Published online Nov 21, 2014. doi: 10.3748/wjg.v20.i43.16300
Revised: May 5, 2014
Accepted: June 13, 2014
Published online: November 21, 2014
Processing time: 315 Days and 17.8 Hours
AIM: To estimate and compare sex-specific screening polypectomy rates to quality benchmarks of 40% in men and 30% in women.
METHODS: A prospective cohort study was undertaken of patients aged 50-75, scheduled for colonoscopy, and covered by the Québec universal health insurance plan. Endoscopist and patient questionnaires were used to obtain screening and non-screening colonoscopy indications. Patient self-report was used to obtain history of gastrointestinal conditions/symptoms and prior colonoscopy. Sex-specific polypectomy rates (PRs) and 95%CI were calculated using Bayesian hierarchical logistic regression.

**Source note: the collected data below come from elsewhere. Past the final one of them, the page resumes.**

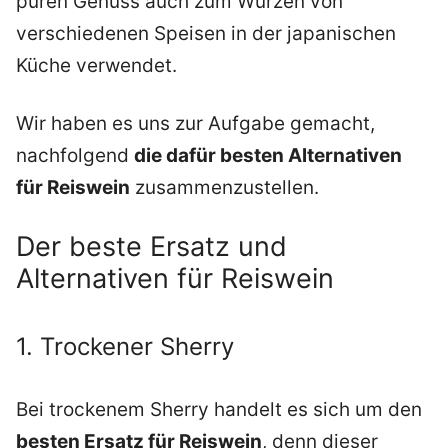
puren Genuss auch zum Würzen von
verschiedenen Speisen in der japanischen
Küche verwendet.
Wir haben es uns zur Aufgabe gemacht,
nachfolgend
die dafür besten Alternativen
für Reiswein
zusammenzustellen.
Der beste Ersatz und
Alternativen für Reiswein
1. Trockener Sherry
Bei trockenem Sherry handelt es sich um den
besten Ersatz für Reiswein
, denn dieser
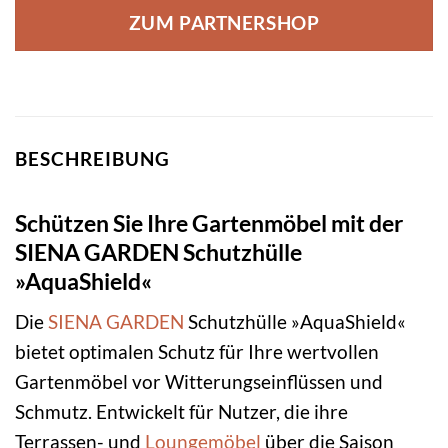
ZUM PARTNERSHOP
BESCHREIBUNG
Schützen Sie Ihre Gartenmöbel mit der
SIENA GARDEN Schutzhülle
»AquaShield«
Die
SIENA GARDEN
Schutzhülle »AquaShield«
bietet optimalen Schutz für Ihre wertvollen
Gartenmöbel vor Witterungseinflüssen und
Schmutz. Entwickelt für Nutzer, die ihre
Terrassen- und
Loungemöbel
über die Saison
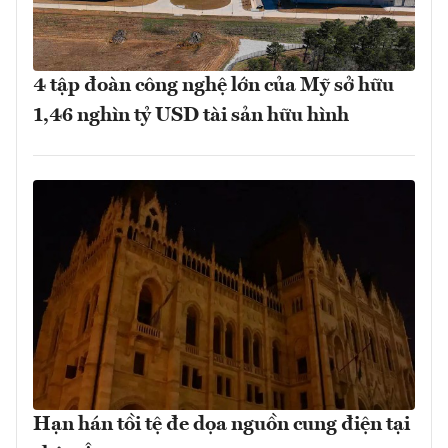
4 tập đoàn công nghệ lớn của Mỹ sở hữu
1,46 nghìn tỷ USD tài sản hữu hình
Hạn hán tồi tệ đe dọa nguồn cung điện tại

RESULTS: In total, 45 endoscopists and 2134 (mean age = 61, 50% female) of their patients participated. According to patients, screening PRs in males and females were 32.4% (95%CI: 23.8-41.8) and 19.4% (95%CI: 13.1-25.4), respectively. According to endoscopists, screening PRs in males and females were 30.2% (95%CI: 27.0-41.9) and 16.6% (95%CI: 16.3-28.6), respectively. Sex-specific PRs did not meet quality benchmarks at all ages except for: males aged 65-69 (patient screening indication), and males aged 70-74 (endoscopist screening indication). For all patients aged 50-54, none of the CI included the quality benchmarks.
CONCLUSION: Most sex-specific screening PRs in Québec were below quality benchmarks; PRs were especially low for all 50-54 year olds.
Core tip: Colonoscopy quality is essential to effective colorectal cancer screening. Polypectomy rates (PRs) of 40% in men and 30% in women have recently been proposed as screening colonoscopy quality indicators. In this prospective cohort study, we sought to estimate and compare screening PRs in Québec with published screening colonoscopy quality benchmarks. We found that sex-specific screening PRs benchmarks were rarely met. The very low screening PRs in patients aged 50-54 could not be explained by shorter than recommended screening intervals. Further research is needed to understand the discrepancy between quality benchmarks and clinical practice.